Devine’s first visit was even more meaningful as she was joined by her granddaughter, who is named Ashley. “I would have been a frequent patron of Ashley’s if it had been in business in 1969-72,” she said. “I’m ever so glad I learned about it in advance of my reunion, when accompanied by my granddaughter.”
Jeanne Devine ’72 and her granddaughter Ashley
But the alumni community’s connection to Coffee Oreo might have gone unnoticed if it weren’t for a personal account from Hannah Mark ’25 that was published in the Yale Daily News earlier this year. In the piece, Mark revealed how a mutual appreciation of Coffee Oreo ice cream was one of the ways she felt connected to her father, David Mark ’93. Her account was shared in an alumni Facebook group, and it wasn’t long before Yalies from around the world began reminiscing about their shared love of Coffee Oreo.
“I honestly didn’t know what kind of a response Coffee Oreo would elicit,” Hannah Mark said. “For me, Coffee Oreo is the flavor of nostalgia. My first visit to Yale’s campus ended with a visit to Ashley’s for a scoop of the flavor.

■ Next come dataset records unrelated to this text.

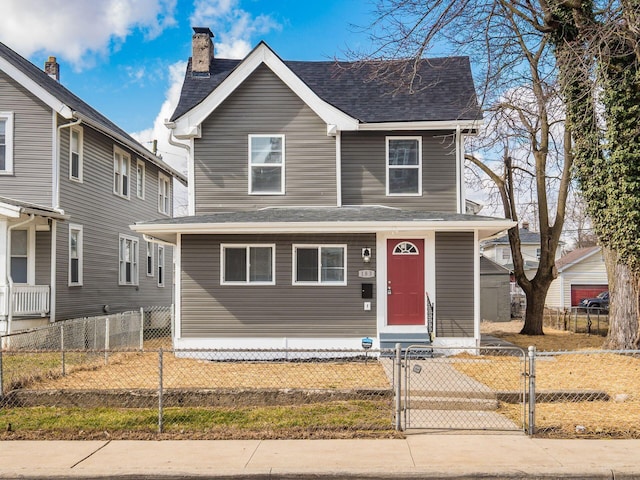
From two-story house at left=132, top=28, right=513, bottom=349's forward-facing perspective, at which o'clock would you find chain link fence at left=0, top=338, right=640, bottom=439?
The chain link fence is roughly at 12 o'clock from the two-story house.

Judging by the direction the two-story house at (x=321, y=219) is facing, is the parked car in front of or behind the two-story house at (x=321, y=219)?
behind

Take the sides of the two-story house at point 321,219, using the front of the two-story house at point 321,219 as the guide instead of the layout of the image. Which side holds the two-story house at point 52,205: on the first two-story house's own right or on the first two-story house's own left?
on the first two-story house's own right

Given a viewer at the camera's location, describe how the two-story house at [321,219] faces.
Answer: facing the viewer

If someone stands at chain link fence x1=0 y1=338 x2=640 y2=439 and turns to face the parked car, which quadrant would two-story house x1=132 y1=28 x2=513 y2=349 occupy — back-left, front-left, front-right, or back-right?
front-left

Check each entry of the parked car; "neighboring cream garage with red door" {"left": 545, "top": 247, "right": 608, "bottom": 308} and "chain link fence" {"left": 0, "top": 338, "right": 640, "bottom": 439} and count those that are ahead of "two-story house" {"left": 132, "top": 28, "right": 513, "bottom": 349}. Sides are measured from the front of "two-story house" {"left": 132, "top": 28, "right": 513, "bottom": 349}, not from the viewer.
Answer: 1

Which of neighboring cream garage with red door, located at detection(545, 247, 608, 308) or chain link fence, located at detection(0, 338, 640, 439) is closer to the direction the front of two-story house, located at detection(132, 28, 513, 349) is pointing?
the chain link fence

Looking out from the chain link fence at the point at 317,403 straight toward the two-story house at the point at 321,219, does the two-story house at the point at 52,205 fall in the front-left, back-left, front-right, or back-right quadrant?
front-left

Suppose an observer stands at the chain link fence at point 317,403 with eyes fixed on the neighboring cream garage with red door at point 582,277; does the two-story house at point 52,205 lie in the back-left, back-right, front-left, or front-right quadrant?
front-left
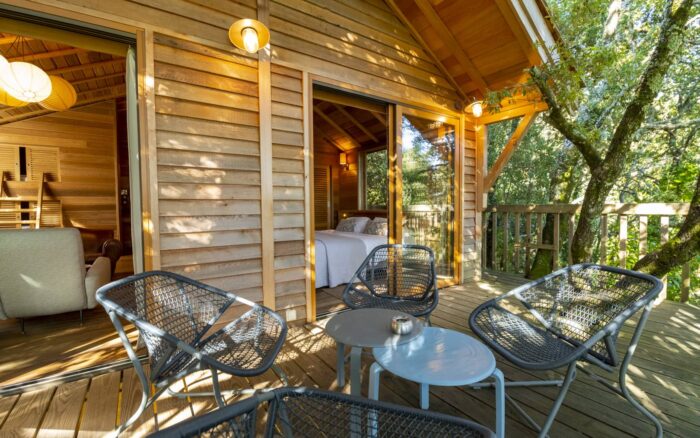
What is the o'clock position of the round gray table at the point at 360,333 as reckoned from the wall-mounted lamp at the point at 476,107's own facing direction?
The round gray table is roughly at 2 o'clock from the wall-mounted lamp.

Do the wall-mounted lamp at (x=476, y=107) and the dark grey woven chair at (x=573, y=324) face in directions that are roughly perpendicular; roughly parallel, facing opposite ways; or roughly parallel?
roughly perpendicular

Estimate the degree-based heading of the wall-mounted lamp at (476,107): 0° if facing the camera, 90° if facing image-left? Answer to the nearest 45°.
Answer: approximately 315°

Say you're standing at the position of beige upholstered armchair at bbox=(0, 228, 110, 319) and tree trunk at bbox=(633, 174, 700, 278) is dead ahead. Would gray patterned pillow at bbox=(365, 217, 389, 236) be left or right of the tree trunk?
left

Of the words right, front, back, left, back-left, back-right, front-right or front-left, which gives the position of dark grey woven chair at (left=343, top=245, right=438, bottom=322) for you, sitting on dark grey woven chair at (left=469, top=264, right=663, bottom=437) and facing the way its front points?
front-right

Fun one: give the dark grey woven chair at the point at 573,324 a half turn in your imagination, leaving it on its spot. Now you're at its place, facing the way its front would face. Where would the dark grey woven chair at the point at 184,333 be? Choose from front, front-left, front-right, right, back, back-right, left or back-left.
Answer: back

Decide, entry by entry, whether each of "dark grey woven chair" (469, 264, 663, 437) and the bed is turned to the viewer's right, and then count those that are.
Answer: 0

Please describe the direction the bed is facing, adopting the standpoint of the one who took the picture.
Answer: facing the viewer and to the left of the viewer

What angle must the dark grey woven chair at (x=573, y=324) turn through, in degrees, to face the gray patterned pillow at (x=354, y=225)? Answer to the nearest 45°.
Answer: approximately 90° to its right

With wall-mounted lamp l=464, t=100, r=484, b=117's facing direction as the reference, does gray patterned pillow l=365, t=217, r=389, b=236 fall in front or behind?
behind

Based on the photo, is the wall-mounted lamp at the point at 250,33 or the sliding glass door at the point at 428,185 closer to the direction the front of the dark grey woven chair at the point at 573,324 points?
the wall-mounted lamp

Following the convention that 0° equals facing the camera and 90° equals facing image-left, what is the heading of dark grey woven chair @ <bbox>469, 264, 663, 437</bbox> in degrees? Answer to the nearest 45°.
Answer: approximately 45°
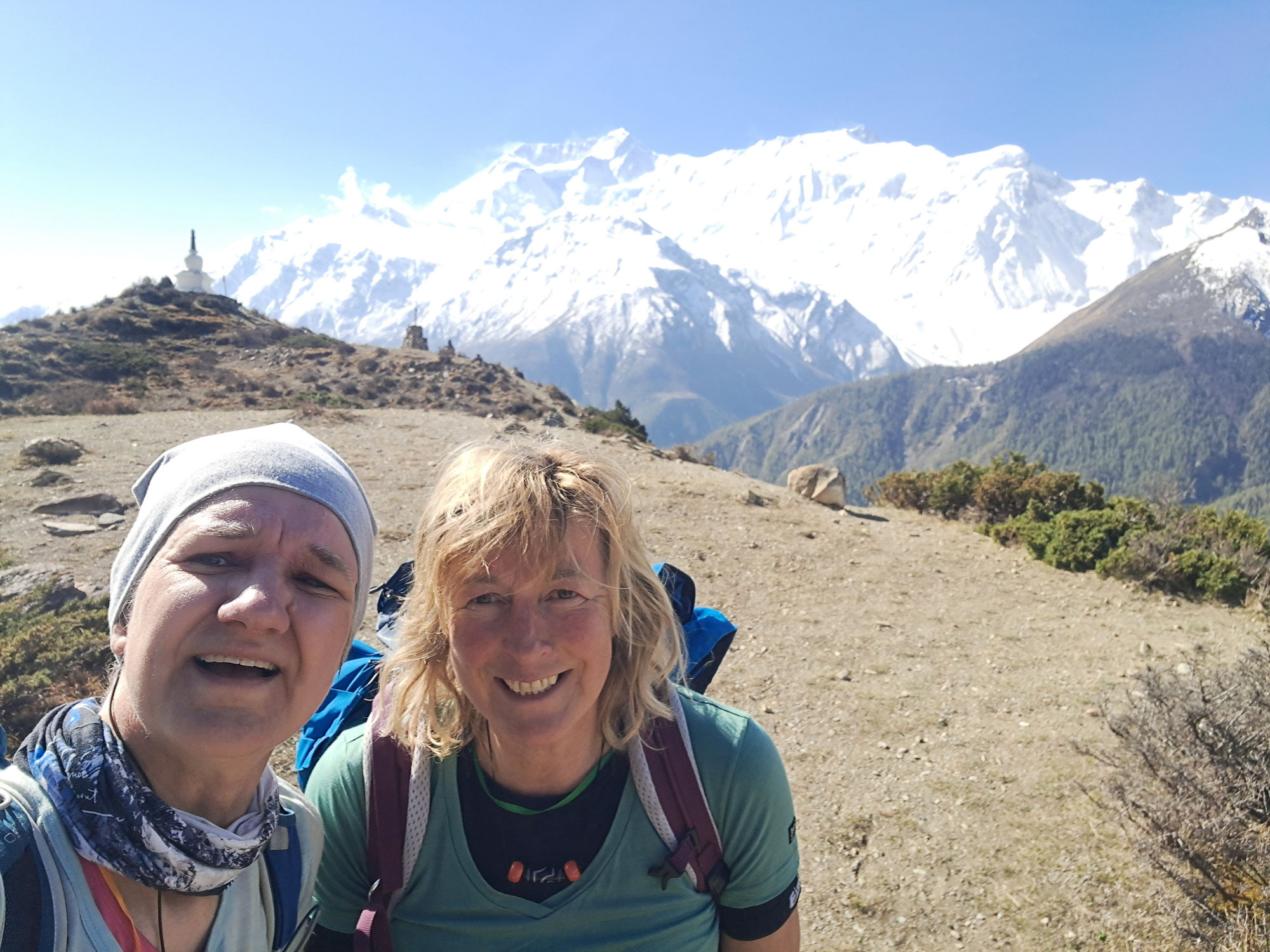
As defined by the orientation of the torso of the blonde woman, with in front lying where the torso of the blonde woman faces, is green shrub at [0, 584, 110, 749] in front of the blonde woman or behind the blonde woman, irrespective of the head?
behind

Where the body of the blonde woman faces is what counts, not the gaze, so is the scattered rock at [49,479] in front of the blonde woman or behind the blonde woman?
behind

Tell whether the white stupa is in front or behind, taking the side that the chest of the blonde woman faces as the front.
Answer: behind

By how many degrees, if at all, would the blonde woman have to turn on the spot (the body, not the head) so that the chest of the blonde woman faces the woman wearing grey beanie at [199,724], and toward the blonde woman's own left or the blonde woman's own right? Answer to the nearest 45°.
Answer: approximately 45° to the blonde woman's own right

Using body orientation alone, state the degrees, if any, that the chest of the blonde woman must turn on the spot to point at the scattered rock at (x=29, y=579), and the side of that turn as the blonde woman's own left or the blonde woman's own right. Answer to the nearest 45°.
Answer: approximately 135° to the blonde woman's own right

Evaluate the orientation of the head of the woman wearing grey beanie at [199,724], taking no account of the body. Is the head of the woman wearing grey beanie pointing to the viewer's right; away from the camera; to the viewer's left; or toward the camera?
toward the camera

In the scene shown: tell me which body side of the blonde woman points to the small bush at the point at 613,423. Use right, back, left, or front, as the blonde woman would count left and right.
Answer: back

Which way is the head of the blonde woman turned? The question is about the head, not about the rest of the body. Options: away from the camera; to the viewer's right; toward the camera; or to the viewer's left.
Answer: toward the camera

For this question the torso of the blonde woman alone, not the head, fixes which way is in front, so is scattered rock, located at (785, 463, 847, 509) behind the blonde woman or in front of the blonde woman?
behind

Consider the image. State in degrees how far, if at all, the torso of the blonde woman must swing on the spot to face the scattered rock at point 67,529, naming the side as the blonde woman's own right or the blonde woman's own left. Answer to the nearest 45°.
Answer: approximately 135° to the blonde woman's own right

It helps me feel connected to my dad and family even when they are thousands of miles away from campus.”
Mark’s writing cut across that distance as her parents read her story while on their way home in Montana. “I was pretty astounded, teared up immediately, and was filled with a profound sense of gratitude,” said David Mark. “When it comes to Coffee Oreo as symbol, I had no idea. But it makes complete sense to me.”
It was during his time at Yale that Mark and his roommate, Matt Aiello ’93, became good friends with one of the employees at Ashley’s Ice Cream. “Over the course of our senior year, we were the happy recipients of what must have totaled gallons of free ice cream!” he said.
Coffee Oreo still holds a special place in his heart — “It’s a rare treat that historically would instantly transport me back to my days in New Haven,” he said — and, now, that appreciation has been strengthened by the connection he shares with his daughter.
“She describes the flavor as being elusive and exceedingly valuable, which is precisely how I feel about my own journey,” said David. “I have been blessed beyond measure to be surrounded by an amazing family, in a beloved community, with the opportunity to put whatever gifts we’ve been given into service, hopefully for the good.
“It’s an exquisite privilege, for which I’m deeply grateful. Kind of like that glorious Ashley’s masterpiece.”